Dossier : IMM-5111-20

Référence : 2021 CF 1422

[TRADUCTION FRANÇAISE]

Ottawa (Ontario), le 15 décembre 2021

En présence de madame la juge Roussel

ENTRE :

HAFIZ MUHAMMAD WASEEM

demandeur

et

LE MINISTRE DE LA CITOYENNETÉ ET DE L’IMMIGRATION

défendeur

JUGEMENT ET MOTIFS

I. Aperçu

[1] Le demandeur, Hafiz Muhammad Waseem, sollicite le contrôle judiciaire de la décision datée du 18 septembre 2020 par laquelle la Section d’appel des réfugiés [la SAR] a confirmé la décision de la Section de la protection des réfugiés [la SPR] au titre du paragraphe 111(1) de la Loi sur l’immigration et la protection des réfugiés, LC 2001, c 27 [la LIPR]. La SPR a conclu que le demandeur n’avait pas qualité de réfugié au sens de la Convention ni celle de personne à protéger.

[2] Le demandeur est un citoyen du Pakistan qui est arrivé au Canada en décembre 2015 en possession d’un permis d’études.
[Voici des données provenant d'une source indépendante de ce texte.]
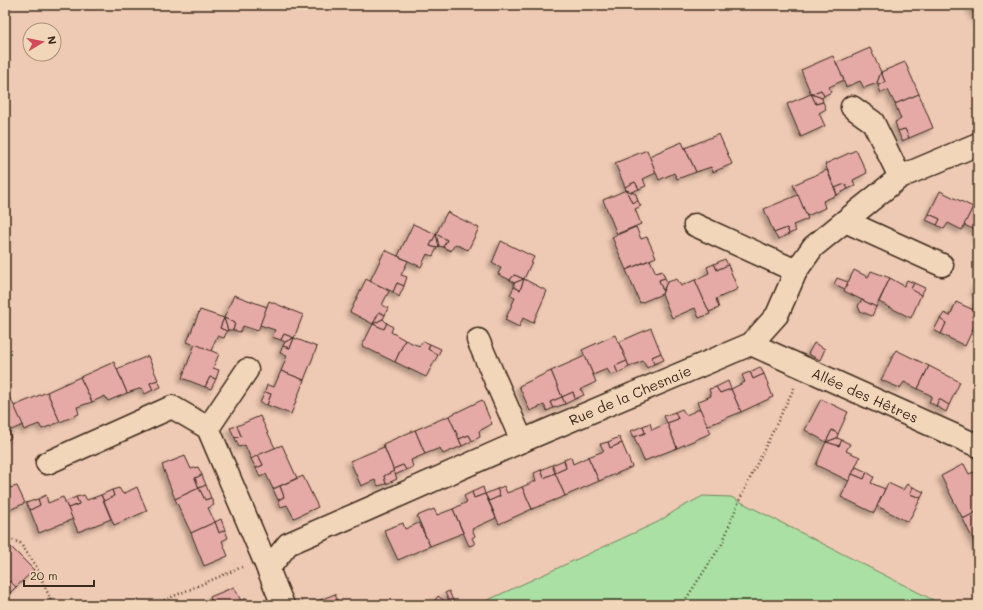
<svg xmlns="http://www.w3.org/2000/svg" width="983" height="610" viewBox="0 0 983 610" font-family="Mali,sans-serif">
<defs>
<filter id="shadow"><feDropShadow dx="-3.5" dy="3.5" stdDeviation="2" flood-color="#0004"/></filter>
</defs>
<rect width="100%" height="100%" fill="#eec9b3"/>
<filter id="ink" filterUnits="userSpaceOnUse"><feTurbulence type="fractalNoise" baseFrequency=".025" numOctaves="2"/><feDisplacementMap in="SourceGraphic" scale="8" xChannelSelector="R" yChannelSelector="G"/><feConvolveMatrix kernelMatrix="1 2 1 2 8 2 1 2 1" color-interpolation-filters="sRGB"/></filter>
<g filter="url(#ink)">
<!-- green -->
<path fill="#aae0a3" stroke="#728560" d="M703 496 731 497 943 605H477L658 522 678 509Z"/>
<!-- building -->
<g fill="#e5aaa6" stroke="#3b2a1e" filter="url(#shadow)">
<path d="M973 5H978V21L970 6Z"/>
<path d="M870 48 881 72 877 83 864 88 860 81 846 87 836 63Z"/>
<path d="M833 56 844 80 829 87 831 92 824 96 821 90 811 94 801 70Z"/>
<path d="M905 62 919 94 895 104 888 90 881 93 878 85 885 82 881 72Z"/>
<path d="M881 72 885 82 878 85 877 83Z"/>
<path d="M821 90 824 96 822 98 811 94Z"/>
<path d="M811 94 822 98 823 102 816 104Z"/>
<path d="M811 94 816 104 823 102 826 109 819 113 825 126 801 137 787 104Z"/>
<path d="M919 94 933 128 909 138 905 129 898 131 895 122 901 119 895 104Z"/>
<path d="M905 129 909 138 902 141 898 131Z"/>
<path d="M719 134 732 164 713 172 711 167 696 172 685 148Z"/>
<path d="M682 142 696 172 677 179 674 173 659 180 649 156Z"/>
<path d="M647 150 656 173 643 179 646 186 639 189 635 182 625 187 615 163Z"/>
<path d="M856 150 867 173 853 180 855 186 848 189 845 184 835 188 825 164Z"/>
<path d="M827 170 837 195 823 201 825 208 807 216 793 185Z"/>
<path d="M635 182 639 189 631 192 626 190 625 187Z"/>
<path d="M845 184 848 189 837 195 835 188Z"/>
<path d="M626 190 636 194 638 201 632 203Z"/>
<path d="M626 190 632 203 638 201 641 206 635 209 641 224 617 234 603 200Z"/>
<path d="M940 191 973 207 962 230 948 223 944 229 937 225 940 219 929 214Z"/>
<path d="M798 195 808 219 793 225 796 231 789 234 787 228 774 233 764 209Z"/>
<path d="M975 203 978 205V238L976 237 978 231 964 225Z"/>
<path d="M447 212 479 228 468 250 455 244 451 251 443 247 447 240 436 234Z"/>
<path d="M929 214 940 219 937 225 926 220Z"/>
<path d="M413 224 436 234 430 246 437 248 433 256 427 254 421 267 398 256Z"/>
<path d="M636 227 641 239 647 237 656 257 626 270 612 237Z"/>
<path d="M787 228 789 234 778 239 774 233Z"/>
<path d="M436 234 439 246 437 248 430 246Z"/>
<path d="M436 234 447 240 443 247 439 246Z"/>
<path d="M501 241 534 257 524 279 514 275 510 280 498 274 501 268 492 263Z"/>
<path d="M385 250 408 261 401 275 407 277 404 286 397 283 393 292 370 281Z"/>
<path d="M725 259 728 265 717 270 714 264Z"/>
<path d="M650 260 656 273 662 271 665 278 659 280 663 291 662 294 640 303 626 270Z"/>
<path d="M714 264 717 270 728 265 738 289 716 299 719 308 709 312 695 280 709 273 707 267Z"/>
<path d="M854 270 868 277 871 271 890 278 876 307 844 291Z"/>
<path d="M514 275 524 279 514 283 510 280Z"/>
<path d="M665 278 667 282 663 291 659 280Z"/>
<path d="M837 278 848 282 845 289 834 284Z"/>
<path d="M890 278 904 286 907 280 914 283 911 289 921 295 911 318 879 302Z"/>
<path d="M366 279 389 291 382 305 388 308 385 315 379 312 373 324 350 312Z"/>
<path d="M524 279 547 291 533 323 523 318 519 327 505 320 515 298 510 295 514 287 520 290Z"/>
<path d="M524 279 520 290 514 287V283Z"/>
<path d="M677 279 681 286 695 280 710 314 699 318 695 308 672 318 662 294 667 282Z"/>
<path d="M397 283 404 286 399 297 393 292Z"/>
<path d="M914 283 925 288 921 295 911 289Z"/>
<path d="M976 284 978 285V294L974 291Z"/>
<path d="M234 295 267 307 258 331 243 326 240 332 233 330 235 323 224 318Z"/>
<path d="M978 298V312L973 310Z"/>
<path d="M862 300 876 307 872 316 860 311 858 306Z"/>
<path d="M269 301 303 315 294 338 284 334 281 340 272 337 275 330 260 325Z"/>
<path d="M956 302 978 312V318L965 346 941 334 946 323 940 319 944 313 950 316Z"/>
<path d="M200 310 224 318 220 328 227 331 224 338 217 336 211 351 187 342Z"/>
<path d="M379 312 385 315 383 319 373 324Z"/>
<path d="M224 318 228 330 227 331 220 328Z"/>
<path d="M224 318 235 323 233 330H228Z"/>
<path d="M383 319 387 323 384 329 373 324Z"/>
<path d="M940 319 946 323 941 334 934 330Z"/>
<path d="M387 323 393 327 391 332 405 340 395 362 362 346 373 324 384 329Z"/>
<path d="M651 328 661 353 652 357 654 364 647 368 643 361 629 367 619 342Z"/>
<path d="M284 334 294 338 285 342 281 340Z"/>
<path d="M615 335 627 361 615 366 618 373 611 375 607 369 593 375 582 350Z"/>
<path d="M294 338 317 347 304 380 281 371 287 356 280 353 283 346 290 348Z"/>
<path d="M294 338 290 348 283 346 285 342Z"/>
<path d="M405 340 419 346 423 341 430 344 428 349 438 355 426 377 395 362Z"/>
<path d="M814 343 825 349 820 360 808 354Z"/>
<path d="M195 344 219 354 213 368 219 370 216 379 210 377 205 387 182 378Z"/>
<path d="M430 344 441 349 438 355 428 349Z"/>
<path d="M896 350 929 366 918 389 904 382 900 388 881 380Z"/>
<path d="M661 353 664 360 654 364 652 357Z"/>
<path d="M148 356 158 380 150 383 153 390 145 394 142 388 127 393 117 369Z"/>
<path d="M585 356 596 382 581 389 584 395 575 399 573 392 562 397 551 371Z"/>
<path d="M627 361 629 367 618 373 615 366Z"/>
<path d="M114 362 127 393 108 401 105 396 92 402 80 377Z"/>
<path d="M929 366 960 382 949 405 939 399 936 406 929 402 932 396 918 389Z"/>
<path d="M760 367 764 374 753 379 750 372Z"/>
<path d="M281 371 304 380 291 414 267 405 271 394 265 392 267 385 274 387Z"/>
<path d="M551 371 562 397 550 402 553 408 547 411 544 405 530 411 519 386Z"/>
<path d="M750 372 753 379 764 374 773 397 741 412 731 389 745 382 742 375Z"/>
<path d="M80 377 92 402 77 407 79 414 60 422 47 392Z"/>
<path d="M210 377 216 379 211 389 205 387Z"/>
<path d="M158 380 161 387 153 390 150 383Z"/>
<path d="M728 381 731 389 720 393 716 387Z"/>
<path d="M716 387 720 393 731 389 741 412 707 426 697 402 711 396 709 389Z"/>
<path d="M47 392 60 422 42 429 39 424 24 430 14 406Z"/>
<path d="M265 392 271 394 267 405 260 403Z"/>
<path d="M573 392 575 399 565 404 562 397Z"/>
<path d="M562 397 565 404 553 408 550 402Z"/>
<path d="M11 399 23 425 9 431 11 438 5 441V401Z"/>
<path d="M821 399 848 412 838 434 832 430 826 442 805 430Z"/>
<path d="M939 399 949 405 946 412 936 406Z"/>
<path d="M482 400 492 424 479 431 480 437 472 441 469 435 459 439 449 416Z"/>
<path d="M682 409 686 415 700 409 711 433 677 448 667 423 678 419 675 412Z"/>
<path d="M675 412 678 419 667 423 664 416Z"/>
<path d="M260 416 275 448 251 459 245 445 239 447 235 438 241 436 237 426Z"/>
<path d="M449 416 462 446 443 454 440 448 425 454 415 430Z"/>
<path d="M650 423 652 430 667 423 677 448 644 461 634 437 645 433 643 426Z"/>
<path d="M237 426 241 436 235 438 230 428Z"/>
<path d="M643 426 645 433 634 437 631 431Z"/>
<path d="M415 430 425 454 411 460 413 467 406 470 403 465 393 469 383 444Z"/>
<path d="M832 430 838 434 837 438 826 442Z"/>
<path d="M469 435 472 441 462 446 459 439Z"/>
<path d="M619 437 622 443 610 448 608 442Z"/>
<path d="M837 438 842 440 839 446 826 442Z"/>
<path d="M842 440 850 444 846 451 860 457 849 481 816 465 826 442 839 446Z"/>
<path d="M608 442 610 448 622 443 632 467 599 481 588 457 604 451 600 444Z"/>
<path d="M282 445 297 478 273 489 266 474 260 477 256 468 263 465 258 455Z"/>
<path d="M384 447 394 471 384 476 386 484 378 486 375 480 361 486 350 461Z"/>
<path d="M258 455 263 465 256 468 251 459Z"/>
<path d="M185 456 191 469 198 467 202 475 195 478 199 488 175 499 162 465Z"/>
<path d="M571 457 573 464 588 457 599 481 565 496 555 473 566 468 564 460Z"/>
<path d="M564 460 566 468 555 473 552 465Z"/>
<path d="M964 464 969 474 974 472 978 480V511L963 519 941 476Z"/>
<path d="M403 465 406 470 395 475 393 469Z"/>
<path d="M552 465 555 473 544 478 541 470Z"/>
<path d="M856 467 867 472 864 479 852 474Z"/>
<path d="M541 470 544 478 555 473 565 496 532 509 522 487 536 481 534 473Z"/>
<path d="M394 471 397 479 386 484 384 476Z"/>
<path d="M867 472 874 477 871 483 885 489 874 513 841 497 852 474 864 479Z"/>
<path d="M202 475 206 485 199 488 195 478Z"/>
<path d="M303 476 318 507 294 518 287 505 281 507 278 500 284 497 280 486Z"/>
<path d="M5 477 10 488 17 486 25 503 5 512Z"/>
<path d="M888 483 903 490 907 484 913 487 910 494 921 498 908 522 877 506Z"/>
<path d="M206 485 211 498 205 500 199 488Z"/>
<path d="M280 486 284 497 278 500 273 489Z"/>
<path d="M504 486 507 493 522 487 532 509 499 524 489 501 500 496 497 489Z"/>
<path d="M137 487 147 511 114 525 104 501 114 496 112 490 119 488 123 494Z"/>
<path d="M483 487 485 494 474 498 472 492Z"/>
<path d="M913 487 924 492 921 498 910 494Z"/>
<path d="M199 488 205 500 211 498 214 505 208 508 215 522 191 533 175 499Z"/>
<path d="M497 489 500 496 489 501 485 494Z"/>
<path d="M112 490 114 496 104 501 101 495Z"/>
<path d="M472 492 474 498 485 494 496 518 472 529 475 536 472 538 475 544 469 546 453 509 467 502 464 496Z"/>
<path d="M46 495 48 503 63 497 73 519 39 533 30 510 40 505 38 499Z"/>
<path d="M84 495 87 500 101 495 111 519 78 532 68 508 79 504 76 497Z"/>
<path d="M76 497 79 504 68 508 65 502Z"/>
<path d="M38 499 40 505 30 510 26 503Z"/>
<path d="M434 509 437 515 453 509 463 533 430 546 417 516Z"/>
<path d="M978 511V550L963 519Z"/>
<path d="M221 519 225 530 219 533 215 522Z"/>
<path d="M215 522 219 533 225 530 228 538 222 541 228 556 204 566 191 533Z"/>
<path d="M403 523 405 529 419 523 430 546 398 560 384 530Z"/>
<path d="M11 547 34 570 16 587 10 581 5 586V553Z"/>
<path d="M10 581 16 587 9 594 5 590V586Z"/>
<path d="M234 587 241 601 247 598 250 605H213L210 597Z"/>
<path d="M449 591 455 605H451L445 593Z"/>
<path d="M335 594 338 602 332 605H314L315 602Z"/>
<path d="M438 596 450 605H442L435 600Z"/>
</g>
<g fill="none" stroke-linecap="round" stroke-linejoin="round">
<!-- minor casing -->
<g stroke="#3b2a1e" stroke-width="25">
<g id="minor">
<path d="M852 107 873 122 900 177"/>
<path d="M845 221 942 265"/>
<path d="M695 225 796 271"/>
<path d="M478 340 522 441"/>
<path d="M751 344 978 446"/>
<path d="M208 428 247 370"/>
<path d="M47 463 172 407 208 428 268 569"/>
<path d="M283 605 268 569 288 544 366 510 522 441 751 344 777 315 796 271 813 247 845 221 900 177 978 144"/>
</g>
</g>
<!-- path -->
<g stroke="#3b2a1e" stroke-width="2.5" stroke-dasharray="1 3" stroke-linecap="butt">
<path d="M5 537 20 543 35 564 53 605"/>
<path d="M153 605 242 567"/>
<path d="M682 605 722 544 739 501 794 388"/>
</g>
<!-- minor -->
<use href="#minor" stroke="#f2d6b9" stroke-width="22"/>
</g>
</g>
<g text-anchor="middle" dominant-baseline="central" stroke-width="3" stroke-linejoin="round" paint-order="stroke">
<!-- street labels -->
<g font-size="14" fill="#3b2a1e" stroke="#f2d6b9">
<text transform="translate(630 395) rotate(-23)">Rue de la Chesnaie</text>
<text transform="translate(865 395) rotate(24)">Allée des Hêtres</text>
</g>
</g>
<!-- margin -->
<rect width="983" height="610" fill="none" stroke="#f2d6b9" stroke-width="20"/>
<rect x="10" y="10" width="963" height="590" fill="none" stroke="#3b2a1e" stroke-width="1.5" filter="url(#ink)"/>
<!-- north arrow -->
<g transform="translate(42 42) rotate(80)"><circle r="19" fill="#f2d6b9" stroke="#a9917b"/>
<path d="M0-3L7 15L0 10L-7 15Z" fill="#d1495b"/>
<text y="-6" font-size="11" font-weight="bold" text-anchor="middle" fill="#3b2a1e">N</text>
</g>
<!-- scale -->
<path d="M24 580v6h70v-6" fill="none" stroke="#3b2a1e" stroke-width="2"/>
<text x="30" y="580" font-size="12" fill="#3b2a1e" stroke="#f2d6b9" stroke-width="3" paint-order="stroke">20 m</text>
</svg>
En mars 2018, il a présenté une demande d’asile fondée sur des allégations selon lesquelles il aurait été pris pour cible par la famille de son ancienne fiancée et par le Lashkar-e-Jhangvi [LeJ] en raison de sa conversion à la foi chiite.

[3] Le 26 juin 2019, la SPR a conclu que, selon la prépondérance des probabilités, les problèmes allégués que le demandeur aurait connus au Pakistan ne se sont pas matérialisés. Plus précisément, la SPR a conclu que la conversion du demandeur à la foi chiite n’était pas crédible et que le fait qu’il ait tardé à présenter une demande d’asile minait encore davantage sa crédibilité. Elle a également conclu que même si l’histoire du demandeur était crédible, ce dernier avait une possibilité de refuge intérieur [PRI] viable ailleurs au Pakistan.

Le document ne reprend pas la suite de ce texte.